I now have this Cisco router RV345 which works fine for one VPN (Win10) client using the Cisco hardware PPTP. I would like to be able to use it for about 4 different clients -- all running Win10 -- but never more than two logins at a time. It is just for remoting to office server from home or on the road, not setting up another office.

I have struggled, and my IT guy has struggled, and the Cisco techs -- working with the IT guy -- can't seem to do it.
I just can't figure out what AnyConnect is, but I found a Cisco "partner" who sells the software for 25 users for $48/year -- but I have no idea what to do with it, so I didn't even try buying it.

Can I pay you to log in to my server/router and make it work? Is it really so complicated? Cisco claims this is a router/switch for small business -- but they are remarkably opaque when it comes to actual support.

So there's a few different types of VPN connection methods.
1) PPTP - insecure, largely phased out at this point. (developed by MS/Cisco)
2) L2TP (usually with IPSec) - Good, your RV345 supports it. Most universal VPN
3) SSL VPN - Cisco AnyConnect/other proprietary implementations. Simple and has some cool stuff like web portal sign in. Apps.
4) SSTP - Microsoft's successor to PPTP (pretty good but restricted to Microsoft devices) *not on the RV345
5) OVPN - Good but usually requires third party clients. Common with VPN Providers like PIA, TunnelBear *not on the RV345

There all good choices except for PPTP. SSL VPN usually requires an ongoing subscription. OVPN support is limited. SSTP is largely a Microsoft only protocol. L2TP has broad support and integration across many platforms and devices.

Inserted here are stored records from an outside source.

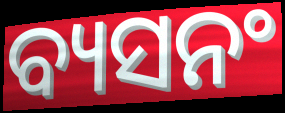
ବ୍ୟସନଂ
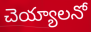
చెయ్యాలనో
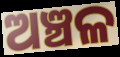
ଅଞ୍ଚଳ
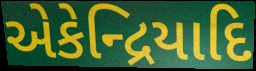
એકેન્દ્રિયાદિ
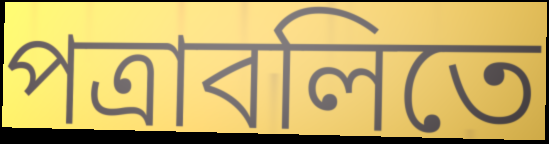
পত্রাবলিতে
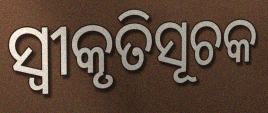
ସ୍ଵୀକୃତିସୂଚକ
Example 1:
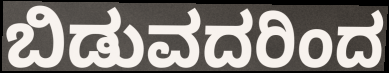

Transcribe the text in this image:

ಬಿಡುವದರಿಂದ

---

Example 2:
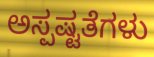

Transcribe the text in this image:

ಅಸ್ಪಷ್ಟತೆಗಳು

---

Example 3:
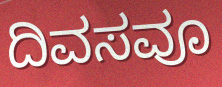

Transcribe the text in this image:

ದಿವಸವೂ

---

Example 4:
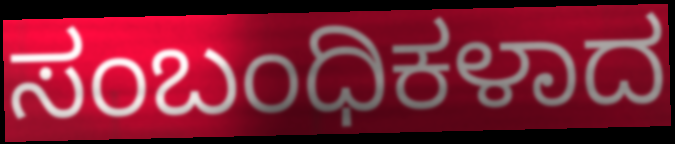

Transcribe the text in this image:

ಸಂಬಂಧಿಕಳಾದ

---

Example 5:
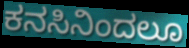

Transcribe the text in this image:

ಕನಸಿನಿಂದಲೂ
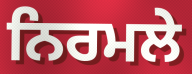
ਨਿਰਮਲੇ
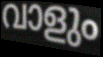
വാളും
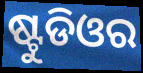
ଷ୍ଟୁଡିଓର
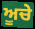
ਅੂਚੇ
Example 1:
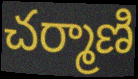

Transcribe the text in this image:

చర్మాణి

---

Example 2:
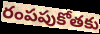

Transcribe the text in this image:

రంపపుకోతకు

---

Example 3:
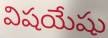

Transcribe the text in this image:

విషయేషు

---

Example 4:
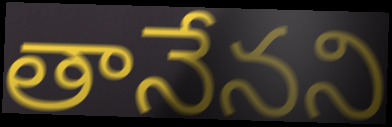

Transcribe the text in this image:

తానేనని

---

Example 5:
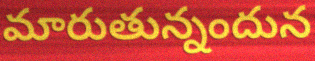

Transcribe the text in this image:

మారుతున్నందున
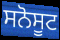
ਸਨੋਸੂਟ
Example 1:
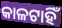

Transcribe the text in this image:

କାଳଟାହିଁ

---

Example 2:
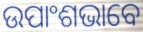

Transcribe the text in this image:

ଉପାଂଶଭାବେ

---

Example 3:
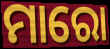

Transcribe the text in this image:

ମାରୋ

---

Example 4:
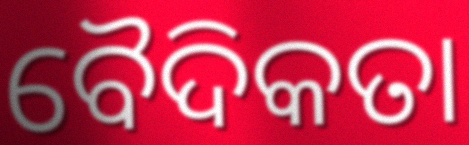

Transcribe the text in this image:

ବୈଦିକତା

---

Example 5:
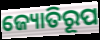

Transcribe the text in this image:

ଜ୍ୟୋତିରୂପ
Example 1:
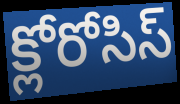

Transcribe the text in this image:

క్లోరోసిస్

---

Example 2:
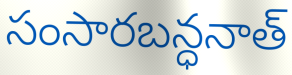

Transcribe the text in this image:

సంసారబన్ధనాత్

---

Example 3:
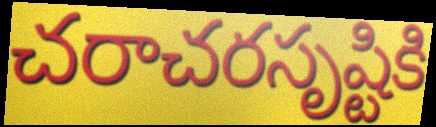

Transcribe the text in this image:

చరాచరసృష్టికి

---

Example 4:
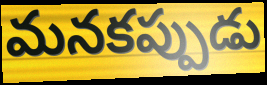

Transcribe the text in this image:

మనకప్పుడు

In your case, you have to decide between SSL VPN (AnyConnect) and L2TP/IPSec. Since you only plan to use it in a limited capacity, I would just setup the L2TP Server on your RV345 and use the built-in Windows VPN client.

I'll send you a PM.

Thanks Sandeep.
You have confirmed the many hours of research I have done.
I haven't found any place where the specifics --- like how to do it -- are explained, but I had settled on L2TP, but couldn't make it work.

Neither could my IT guy.

We did succeed in getting one connection to a Win10 client with PPTP, which is currently what I use. I understand it is not ideally secure.

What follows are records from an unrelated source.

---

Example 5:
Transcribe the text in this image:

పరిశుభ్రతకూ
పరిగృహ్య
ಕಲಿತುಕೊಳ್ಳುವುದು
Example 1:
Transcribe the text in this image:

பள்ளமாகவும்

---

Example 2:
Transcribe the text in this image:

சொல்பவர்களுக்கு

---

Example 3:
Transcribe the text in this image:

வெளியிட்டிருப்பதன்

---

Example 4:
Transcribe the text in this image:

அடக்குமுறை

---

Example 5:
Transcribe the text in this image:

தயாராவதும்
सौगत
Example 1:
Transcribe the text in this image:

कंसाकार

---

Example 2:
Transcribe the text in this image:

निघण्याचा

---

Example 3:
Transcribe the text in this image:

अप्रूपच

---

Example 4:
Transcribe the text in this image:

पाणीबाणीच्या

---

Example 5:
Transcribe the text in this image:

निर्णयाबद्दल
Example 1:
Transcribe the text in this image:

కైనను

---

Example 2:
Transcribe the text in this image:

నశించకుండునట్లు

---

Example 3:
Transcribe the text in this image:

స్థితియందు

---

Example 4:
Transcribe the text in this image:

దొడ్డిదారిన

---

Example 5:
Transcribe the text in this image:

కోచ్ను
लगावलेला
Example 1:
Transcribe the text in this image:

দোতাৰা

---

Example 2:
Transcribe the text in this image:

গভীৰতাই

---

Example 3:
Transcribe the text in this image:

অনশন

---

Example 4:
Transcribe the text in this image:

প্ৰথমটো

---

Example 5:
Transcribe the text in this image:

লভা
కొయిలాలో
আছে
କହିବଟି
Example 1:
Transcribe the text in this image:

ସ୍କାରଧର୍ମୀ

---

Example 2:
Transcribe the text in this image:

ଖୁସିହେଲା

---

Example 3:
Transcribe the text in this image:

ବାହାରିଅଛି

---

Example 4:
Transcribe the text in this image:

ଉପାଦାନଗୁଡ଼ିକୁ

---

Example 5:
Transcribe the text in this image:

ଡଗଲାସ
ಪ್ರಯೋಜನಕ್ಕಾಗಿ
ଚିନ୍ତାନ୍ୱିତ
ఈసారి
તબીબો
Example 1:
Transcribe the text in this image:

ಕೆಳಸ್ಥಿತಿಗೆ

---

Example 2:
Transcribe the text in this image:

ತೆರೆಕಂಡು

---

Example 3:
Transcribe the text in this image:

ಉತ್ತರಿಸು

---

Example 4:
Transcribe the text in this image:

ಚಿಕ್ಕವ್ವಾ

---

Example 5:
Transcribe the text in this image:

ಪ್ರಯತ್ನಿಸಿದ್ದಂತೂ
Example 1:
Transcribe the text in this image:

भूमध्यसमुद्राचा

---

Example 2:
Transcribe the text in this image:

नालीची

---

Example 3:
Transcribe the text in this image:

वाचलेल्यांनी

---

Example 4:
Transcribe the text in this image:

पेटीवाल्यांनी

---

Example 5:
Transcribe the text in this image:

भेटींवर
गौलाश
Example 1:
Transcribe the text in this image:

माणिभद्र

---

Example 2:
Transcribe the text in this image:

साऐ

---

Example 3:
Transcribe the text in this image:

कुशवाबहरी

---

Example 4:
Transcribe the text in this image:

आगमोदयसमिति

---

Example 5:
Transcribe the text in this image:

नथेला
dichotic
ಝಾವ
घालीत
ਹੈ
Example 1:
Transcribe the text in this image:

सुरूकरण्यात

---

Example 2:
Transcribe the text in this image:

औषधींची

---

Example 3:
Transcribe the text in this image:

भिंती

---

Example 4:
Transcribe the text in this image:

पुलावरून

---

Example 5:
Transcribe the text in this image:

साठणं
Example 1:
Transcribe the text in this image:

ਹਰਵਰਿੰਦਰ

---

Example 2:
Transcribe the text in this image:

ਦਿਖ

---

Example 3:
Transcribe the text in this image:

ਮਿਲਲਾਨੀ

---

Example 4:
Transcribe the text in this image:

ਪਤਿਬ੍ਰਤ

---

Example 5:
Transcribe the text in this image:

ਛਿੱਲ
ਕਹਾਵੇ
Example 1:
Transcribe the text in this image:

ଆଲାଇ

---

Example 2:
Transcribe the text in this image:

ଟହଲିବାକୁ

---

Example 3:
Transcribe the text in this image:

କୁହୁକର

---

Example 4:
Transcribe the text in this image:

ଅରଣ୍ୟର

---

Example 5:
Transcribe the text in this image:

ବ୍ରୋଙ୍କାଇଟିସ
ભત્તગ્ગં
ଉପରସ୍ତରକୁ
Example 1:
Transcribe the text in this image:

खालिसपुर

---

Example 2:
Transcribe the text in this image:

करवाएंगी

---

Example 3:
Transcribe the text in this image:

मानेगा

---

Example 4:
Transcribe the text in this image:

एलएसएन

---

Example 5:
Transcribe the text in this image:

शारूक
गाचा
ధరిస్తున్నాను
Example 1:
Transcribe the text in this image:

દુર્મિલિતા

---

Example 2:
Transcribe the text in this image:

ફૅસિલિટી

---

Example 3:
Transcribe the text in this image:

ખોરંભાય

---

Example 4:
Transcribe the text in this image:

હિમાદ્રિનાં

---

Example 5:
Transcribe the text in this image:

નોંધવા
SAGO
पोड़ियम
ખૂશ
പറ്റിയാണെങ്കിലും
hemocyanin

I don't understand why they wouldn't or couldn't get L2TP working -- does that require static IP address at both ends?

I guess I can understand why Cisco wants to sell their subscription software.

I had sent you a PM before I read this reply -- I'll check the PM.
I reiterate -- I'm willing to pay!

Something that may not have factored into your consideration, but we discovered this with another client in OR a few years ago after hours of troubleshooting; some ISPs actively block traffic.

Sooooo, you may spend hours and hours setting everything up to only find out that they block certain protocols network-wide.

In our case it took a whole process to reach a senior networking tech, and have him say, "Oh, we don't allow that traffic on our network, so it will never work."

YMMV

Well, we use Charter.
They seem to allow PPTP -- in fact, when we finally got connected I actually had about 4 clients that worked briefly.
I'm down to one now.
It seems to be a restriction that Cisco puts on the hardware at the VPN server end.
Like they want you to license their software.
But I'm all ears and eyes, and your input is most welcome I'm always trying to learn about this stuff.
It actually seems like studying law -- it's not based on any intuitively accessible reality -- it's all protocols which are human inventions, not something out of nature.